Business during the month of President Trump’s inauguration, confidence in the U.S. economy reached the highest levels in five years among small businesses and middle market companies, reports Barlow Research, but cash rish companies keep credit demand limited. So says Barlow’s Quearterly Economic Pulse Survey.

According to the survey conducted in the first quarter of 2017, small businesses ($100K-<$10M) and middle market companies ($10M-<$500M) have grown increasingly optimistic about their overall financial condition and the U.S. economy.

However, while many businesses are expecting a prosperous 2017, demand for additional credit will remain limited.

Small businesses and middle market companies are expecting increased sales and profits, which has also led to expectations for increased cash reserves. With businesses being increasingly flush with cash, demand for additional credit has remained relatively stagnant.

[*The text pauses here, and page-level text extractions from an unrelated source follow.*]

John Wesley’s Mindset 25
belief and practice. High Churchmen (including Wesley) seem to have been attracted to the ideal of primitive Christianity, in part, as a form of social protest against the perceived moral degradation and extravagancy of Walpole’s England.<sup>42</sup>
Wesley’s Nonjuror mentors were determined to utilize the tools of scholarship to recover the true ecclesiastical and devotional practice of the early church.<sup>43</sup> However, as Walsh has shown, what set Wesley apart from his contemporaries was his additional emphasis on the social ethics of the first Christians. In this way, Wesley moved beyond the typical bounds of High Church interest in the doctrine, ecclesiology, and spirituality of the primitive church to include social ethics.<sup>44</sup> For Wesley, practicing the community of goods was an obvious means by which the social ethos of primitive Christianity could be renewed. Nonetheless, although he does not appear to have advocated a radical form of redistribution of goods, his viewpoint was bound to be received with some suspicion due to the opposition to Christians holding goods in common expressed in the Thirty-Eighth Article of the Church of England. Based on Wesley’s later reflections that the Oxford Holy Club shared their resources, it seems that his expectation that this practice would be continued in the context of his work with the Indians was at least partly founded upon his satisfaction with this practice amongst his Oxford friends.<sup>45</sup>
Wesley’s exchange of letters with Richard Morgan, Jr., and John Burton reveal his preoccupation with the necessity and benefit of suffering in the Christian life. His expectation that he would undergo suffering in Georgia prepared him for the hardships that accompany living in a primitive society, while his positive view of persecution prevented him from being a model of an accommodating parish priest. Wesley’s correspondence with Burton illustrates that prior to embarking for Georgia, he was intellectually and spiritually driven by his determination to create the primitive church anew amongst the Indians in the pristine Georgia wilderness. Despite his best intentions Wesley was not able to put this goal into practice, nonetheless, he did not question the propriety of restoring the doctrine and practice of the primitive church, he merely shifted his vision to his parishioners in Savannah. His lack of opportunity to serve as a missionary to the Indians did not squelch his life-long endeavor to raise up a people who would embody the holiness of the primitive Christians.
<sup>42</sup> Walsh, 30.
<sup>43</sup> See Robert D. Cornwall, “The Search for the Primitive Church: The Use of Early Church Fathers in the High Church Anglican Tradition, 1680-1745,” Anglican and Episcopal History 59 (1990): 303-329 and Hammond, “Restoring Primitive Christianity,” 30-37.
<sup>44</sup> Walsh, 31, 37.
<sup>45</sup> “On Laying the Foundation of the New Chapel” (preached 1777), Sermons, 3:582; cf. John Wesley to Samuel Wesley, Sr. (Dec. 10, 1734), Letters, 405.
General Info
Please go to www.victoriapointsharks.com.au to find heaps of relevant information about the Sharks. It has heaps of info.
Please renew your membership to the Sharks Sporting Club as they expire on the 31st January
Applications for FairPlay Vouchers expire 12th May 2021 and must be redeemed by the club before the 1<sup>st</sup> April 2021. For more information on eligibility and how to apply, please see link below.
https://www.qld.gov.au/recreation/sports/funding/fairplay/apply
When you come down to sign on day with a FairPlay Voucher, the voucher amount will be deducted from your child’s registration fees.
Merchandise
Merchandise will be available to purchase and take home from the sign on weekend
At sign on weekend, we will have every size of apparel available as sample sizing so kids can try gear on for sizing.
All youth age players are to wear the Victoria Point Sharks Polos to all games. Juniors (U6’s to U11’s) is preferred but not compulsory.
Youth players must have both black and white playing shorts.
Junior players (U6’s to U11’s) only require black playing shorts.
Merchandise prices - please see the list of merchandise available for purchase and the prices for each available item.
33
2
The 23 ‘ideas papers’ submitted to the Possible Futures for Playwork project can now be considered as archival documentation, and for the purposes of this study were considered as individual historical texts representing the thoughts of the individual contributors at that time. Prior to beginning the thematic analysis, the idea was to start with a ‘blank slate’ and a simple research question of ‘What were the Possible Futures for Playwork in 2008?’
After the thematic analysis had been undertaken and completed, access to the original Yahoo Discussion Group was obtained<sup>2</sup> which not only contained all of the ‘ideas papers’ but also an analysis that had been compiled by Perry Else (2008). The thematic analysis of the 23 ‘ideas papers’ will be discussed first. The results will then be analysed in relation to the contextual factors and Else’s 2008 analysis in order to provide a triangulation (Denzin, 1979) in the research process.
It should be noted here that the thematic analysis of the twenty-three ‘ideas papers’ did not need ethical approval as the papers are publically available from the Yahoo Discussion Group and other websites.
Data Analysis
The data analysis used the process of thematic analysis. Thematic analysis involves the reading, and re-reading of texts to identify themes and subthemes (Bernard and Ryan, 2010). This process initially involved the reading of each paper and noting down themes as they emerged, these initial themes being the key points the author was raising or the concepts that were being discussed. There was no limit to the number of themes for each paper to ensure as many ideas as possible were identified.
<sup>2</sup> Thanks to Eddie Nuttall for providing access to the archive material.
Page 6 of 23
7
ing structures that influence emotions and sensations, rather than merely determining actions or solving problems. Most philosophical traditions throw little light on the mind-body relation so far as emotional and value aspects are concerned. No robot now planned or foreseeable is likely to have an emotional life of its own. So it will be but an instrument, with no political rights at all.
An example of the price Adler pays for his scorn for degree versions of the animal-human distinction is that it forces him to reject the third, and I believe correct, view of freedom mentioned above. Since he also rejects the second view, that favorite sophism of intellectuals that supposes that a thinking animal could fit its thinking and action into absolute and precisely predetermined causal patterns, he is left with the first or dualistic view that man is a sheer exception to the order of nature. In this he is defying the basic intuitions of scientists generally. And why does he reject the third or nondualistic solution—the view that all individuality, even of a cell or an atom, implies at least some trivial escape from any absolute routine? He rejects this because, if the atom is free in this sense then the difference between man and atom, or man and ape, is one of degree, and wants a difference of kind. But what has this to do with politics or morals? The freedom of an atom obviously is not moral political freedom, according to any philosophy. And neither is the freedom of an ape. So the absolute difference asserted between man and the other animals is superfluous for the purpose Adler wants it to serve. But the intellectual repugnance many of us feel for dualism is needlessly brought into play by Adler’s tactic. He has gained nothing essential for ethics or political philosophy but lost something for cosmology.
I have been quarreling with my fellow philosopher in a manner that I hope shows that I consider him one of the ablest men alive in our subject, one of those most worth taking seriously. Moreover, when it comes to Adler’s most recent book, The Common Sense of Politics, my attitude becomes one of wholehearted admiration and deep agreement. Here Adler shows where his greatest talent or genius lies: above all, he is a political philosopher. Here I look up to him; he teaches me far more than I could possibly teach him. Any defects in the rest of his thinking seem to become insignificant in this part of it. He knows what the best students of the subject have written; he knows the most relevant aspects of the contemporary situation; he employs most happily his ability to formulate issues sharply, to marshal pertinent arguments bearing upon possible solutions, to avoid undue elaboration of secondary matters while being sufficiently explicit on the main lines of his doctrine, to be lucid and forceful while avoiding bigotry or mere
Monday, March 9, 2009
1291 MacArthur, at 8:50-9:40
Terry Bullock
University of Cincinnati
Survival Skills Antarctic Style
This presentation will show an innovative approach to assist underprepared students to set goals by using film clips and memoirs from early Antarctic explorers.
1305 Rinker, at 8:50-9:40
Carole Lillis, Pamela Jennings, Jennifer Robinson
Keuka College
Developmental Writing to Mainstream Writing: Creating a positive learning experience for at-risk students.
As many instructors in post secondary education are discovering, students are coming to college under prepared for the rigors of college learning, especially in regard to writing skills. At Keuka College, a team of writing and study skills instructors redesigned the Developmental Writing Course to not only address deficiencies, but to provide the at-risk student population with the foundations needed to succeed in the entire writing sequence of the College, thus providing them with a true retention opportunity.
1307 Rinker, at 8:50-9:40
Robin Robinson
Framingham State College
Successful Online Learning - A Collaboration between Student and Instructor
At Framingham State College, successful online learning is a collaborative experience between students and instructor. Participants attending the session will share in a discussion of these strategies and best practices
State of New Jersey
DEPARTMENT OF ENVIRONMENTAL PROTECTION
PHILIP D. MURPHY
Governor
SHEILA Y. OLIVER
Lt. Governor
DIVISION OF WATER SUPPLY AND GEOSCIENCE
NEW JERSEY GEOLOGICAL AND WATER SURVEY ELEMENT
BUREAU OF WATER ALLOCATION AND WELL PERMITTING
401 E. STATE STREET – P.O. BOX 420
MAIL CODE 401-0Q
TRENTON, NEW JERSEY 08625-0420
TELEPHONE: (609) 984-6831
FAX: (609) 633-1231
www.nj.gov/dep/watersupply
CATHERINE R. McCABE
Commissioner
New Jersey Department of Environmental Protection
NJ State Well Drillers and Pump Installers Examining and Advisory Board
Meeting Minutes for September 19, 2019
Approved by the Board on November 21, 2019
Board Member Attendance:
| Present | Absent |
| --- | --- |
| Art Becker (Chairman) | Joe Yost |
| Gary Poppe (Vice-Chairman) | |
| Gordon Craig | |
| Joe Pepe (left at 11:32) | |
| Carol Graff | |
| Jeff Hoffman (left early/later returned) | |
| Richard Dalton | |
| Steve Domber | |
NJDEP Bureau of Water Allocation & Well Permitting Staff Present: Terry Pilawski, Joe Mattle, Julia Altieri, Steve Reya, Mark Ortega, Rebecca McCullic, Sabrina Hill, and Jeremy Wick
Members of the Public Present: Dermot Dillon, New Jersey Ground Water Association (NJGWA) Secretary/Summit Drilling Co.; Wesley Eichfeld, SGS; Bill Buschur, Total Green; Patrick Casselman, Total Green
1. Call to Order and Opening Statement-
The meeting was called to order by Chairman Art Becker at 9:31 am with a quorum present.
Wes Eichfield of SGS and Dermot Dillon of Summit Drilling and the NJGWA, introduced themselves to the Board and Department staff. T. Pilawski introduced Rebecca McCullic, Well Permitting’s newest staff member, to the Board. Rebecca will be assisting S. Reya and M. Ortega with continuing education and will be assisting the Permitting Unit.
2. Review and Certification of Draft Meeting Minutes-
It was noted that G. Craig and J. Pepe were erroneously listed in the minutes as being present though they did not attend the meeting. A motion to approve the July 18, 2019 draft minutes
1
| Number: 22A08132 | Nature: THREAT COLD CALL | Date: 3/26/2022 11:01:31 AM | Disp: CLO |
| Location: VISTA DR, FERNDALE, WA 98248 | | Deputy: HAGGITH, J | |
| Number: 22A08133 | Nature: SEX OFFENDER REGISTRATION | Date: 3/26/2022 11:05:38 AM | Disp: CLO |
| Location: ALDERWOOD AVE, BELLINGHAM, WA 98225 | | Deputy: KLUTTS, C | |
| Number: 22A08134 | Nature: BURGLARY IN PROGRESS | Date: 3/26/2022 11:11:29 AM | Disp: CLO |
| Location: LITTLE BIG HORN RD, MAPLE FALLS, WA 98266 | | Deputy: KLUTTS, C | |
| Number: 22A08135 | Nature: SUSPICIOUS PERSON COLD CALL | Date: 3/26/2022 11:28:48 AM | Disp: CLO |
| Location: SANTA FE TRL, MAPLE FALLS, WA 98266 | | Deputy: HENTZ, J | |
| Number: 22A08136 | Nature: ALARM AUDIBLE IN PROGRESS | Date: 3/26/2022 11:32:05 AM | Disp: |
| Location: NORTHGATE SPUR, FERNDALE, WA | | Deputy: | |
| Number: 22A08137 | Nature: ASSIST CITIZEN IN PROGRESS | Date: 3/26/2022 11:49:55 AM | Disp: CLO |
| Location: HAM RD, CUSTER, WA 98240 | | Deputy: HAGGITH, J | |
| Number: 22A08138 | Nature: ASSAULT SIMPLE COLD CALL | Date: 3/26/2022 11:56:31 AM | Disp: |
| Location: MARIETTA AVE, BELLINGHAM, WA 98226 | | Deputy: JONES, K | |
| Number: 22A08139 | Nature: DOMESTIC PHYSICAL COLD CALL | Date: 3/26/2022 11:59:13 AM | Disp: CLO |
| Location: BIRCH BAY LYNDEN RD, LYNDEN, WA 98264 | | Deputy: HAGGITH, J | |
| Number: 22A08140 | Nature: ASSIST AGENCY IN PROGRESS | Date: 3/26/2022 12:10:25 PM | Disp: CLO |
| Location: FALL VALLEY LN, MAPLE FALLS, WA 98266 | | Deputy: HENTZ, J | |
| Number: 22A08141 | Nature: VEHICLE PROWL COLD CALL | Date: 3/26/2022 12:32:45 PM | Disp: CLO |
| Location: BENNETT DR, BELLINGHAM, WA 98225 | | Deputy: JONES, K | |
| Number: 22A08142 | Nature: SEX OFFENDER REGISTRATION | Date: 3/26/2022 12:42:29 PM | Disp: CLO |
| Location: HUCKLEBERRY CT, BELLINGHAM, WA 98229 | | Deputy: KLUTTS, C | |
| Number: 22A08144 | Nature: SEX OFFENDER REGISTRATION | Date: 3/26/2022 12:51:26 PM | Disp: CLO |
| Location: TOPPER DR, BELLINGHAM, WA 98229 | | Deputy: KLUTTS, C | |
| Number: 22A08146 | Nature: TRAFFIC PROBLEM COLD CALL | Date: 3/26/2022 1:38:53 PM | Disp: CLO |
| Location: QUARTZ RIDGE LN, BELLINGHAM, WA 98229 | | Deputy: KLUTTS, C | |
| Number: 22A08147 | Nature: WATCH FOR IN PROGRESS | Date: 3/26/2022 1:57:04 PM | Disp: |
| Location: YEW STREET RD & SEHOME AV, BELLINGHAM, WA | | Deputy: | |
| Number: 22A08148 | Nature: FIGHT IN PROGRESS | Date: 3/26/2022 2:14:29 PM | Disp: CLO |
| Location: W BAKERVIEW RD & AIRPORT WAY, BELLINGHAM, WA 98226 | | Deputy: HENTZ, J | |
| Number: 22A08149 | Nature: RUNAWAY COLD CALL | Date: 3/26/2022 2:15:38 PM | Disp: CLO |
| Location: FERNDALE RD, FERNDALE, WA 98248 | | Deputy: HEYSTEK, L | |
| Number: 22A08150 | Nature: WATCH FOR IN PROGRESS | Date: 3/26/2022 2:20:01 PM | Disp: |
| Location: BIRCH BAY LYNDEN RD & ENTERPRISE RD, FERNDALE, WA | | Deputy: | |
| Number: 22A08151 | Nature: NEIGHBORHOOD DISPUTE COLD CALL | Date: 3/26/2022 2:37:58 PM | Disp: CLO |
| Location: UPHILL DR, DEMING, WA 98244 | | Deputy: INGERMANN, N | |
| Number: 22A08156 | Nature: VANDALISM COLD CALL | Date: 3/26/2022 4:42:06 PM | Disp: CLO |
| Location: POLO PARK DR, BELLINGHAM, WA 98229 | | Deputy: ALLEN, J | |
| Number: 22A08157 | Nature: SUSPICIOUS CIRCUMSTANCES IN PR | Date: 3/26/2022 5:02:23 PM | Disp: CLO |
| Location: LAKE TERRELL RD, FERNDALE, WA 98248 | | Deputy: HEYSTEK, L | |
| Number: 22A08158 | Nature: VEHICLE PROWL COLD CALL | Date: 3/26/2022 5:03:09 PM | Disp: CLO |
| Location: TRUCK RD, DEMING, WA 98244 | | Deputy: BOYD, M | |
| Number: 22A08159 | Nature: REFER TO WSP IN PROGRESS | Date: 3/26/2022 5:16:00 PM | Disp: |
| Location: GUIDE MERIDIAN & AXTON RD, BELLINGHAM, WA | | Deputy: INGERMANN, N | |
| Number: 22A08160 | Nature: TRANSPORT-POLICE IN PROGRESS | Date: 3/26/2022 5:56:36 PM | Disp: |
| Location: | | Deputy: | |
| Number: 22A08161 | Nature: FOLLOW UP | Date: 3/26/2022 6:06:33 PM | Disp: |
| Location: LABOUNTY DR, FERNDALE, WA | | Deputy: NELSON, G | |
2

“Small businesses and middle market companies are looking confident at the beginning of 2017. It’s encouraging to see such positive metrics, but we don’t expect this to translate into higher credit demand in the near future,” said John Barlow, President, Barlow Research.

The Economic Pulse Survey is a quarterly survey established in 2009 to track business recovery from the Great Recession and determine credit demand. The first quarter 2017 survey explores business confidence, credit appetite and outlook following the 2016 election.

Below are some important results:

  • 72% of small businesses and 68% of middle market companies felt more optimistic after the 2016 elections.
  • Need for bank loans, particularly among small businesses, has continued to trend down.
  • Credit approvals increased among the small businesses that have applied for additional credit.